The Geospatial data used for this project was obtained from the United States Census Bureau. The cartographic boundary shapefiles were created in 2016. A shapefile of the United States Counties, as well as a shapefile of the 50 states of the United States was used.
To establish a baseline understanding of each counties make up we grabbed generic population data about U.S. counties produced by the United States Census Bureau. Via the the American Fact Finder website we investigated population characteristics. To constrain our problem scope we opted to focus only on population and racial breakdown. The values for race included White, Black, American Indian, Asian, Pacific Islander, and Multi Race. Included was the county population. All the population data came from the 2015 ACS 1-year estimates.
Both the education and employment data were provided by the United States Department of Agriculture's Economic Research Service on ers.usda.gov. For employment we obtained the following 2015 county-level attributes: total labor force population, total employed population, total unemployed population, unemployment rate and Median Household Income (U.S. dollars).
To evaluate counties' education attributes we gathered: Percent of population with less than a High School diploma, Percent of the population with only a high school diploma, percent of the population with some college experience and percent of population with a bachelors degree or higher. The education attributes are displayed as an average from 2011-2015.

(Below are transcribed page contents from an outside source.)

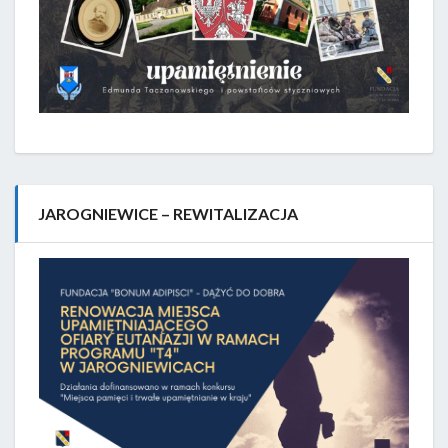
JAROGNIEWICE – REWITALIZACJA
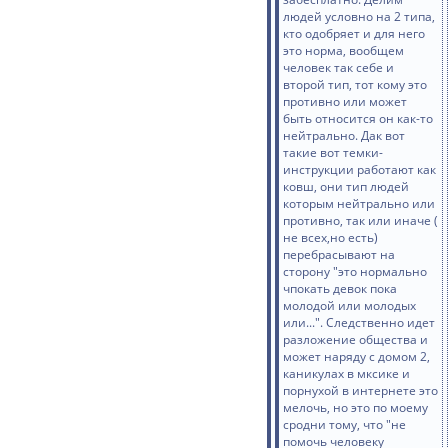
людей условно на 2 типа,
кто одобряет и для него
это норма, вообщем
человек так себе и
второй тип, тот кому это
противно или может
быть относится он как-то
нейтрально. Дак вот
такие вот темки-
инструкции работают как
ковш, они тип людей
которым нейтрально или
противно, так или иначе (
не всех,но есть)
перебрасывают на
сторону "это нормально
чпокать девок пока
молодой или молодых
или...". Следственно идет
разложение общества и
может наряду с домом 2,
каникулах в мксике и
порнухой в интернете это
мелочь, но это по моему
сродни тому, что "не
помочь человеку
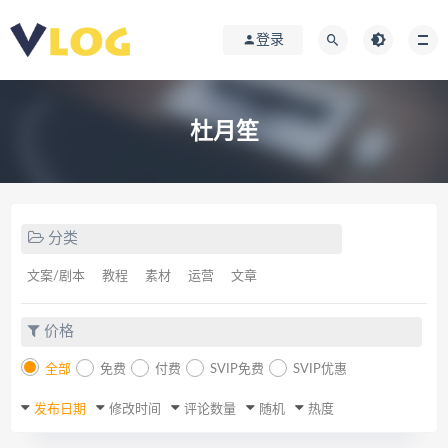
登录
杜月笙
分类
文案/剧本
教程
素材
运营
文章
价格
全部
免费
付费
SVIP免费
SVIP优惠
发布日期
修改时间
评论数量
随机
热度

We obtained the 2016 U.S. Presidential Election data from precompiled sources(thanks @tonmcg!). The following attributes were obtained and used: total democratic votes, total republican votes, and total votes by county. The rates of votes for both democrat and republican on the county level are calculated by us. And finally, the vote differential between the leading party and the runner up, and the percent point differential were obtained. The raw data was obtained from TownHall.com, which was then cleaned and made accessible on GitHub.